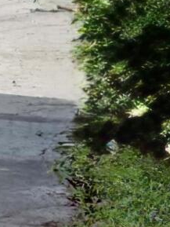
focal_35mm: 353
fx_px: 2310
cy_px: -177
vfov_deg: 5.5
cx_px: -921
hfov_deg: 3.5
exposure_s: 1/1800
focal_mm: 6.76
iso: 80
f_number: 1.8
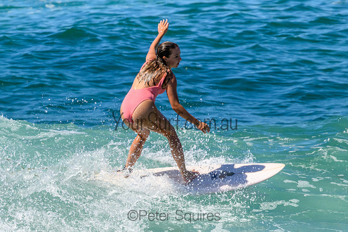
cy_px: 151
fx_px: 10641
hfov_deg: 1.9
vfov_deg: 1.3
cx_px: 133
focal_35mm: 1101
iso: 1000
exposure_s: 1/2000
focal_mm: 800
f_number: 11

....................

An exact copy of the entries above is needed, with the pictures removed.

[Task output]
focal_35mm: 353
fx_px: 2310
cy_px: -177
vfov_deg: 5.5
cx_px: -921
hfov_deg: 3.5
exposure_s: 1/1800
focal_mm: 6.76
iso: 80
f_number: 1.8
cy_px: 151
fx_px: 10641
hfov_deg: 1.9
vfov_deg: 1.3
cx_px: 133
focal_35mm: 1101
iso: 1000
exposure_s: 1/2000
focal_mm: 800
f_number: 11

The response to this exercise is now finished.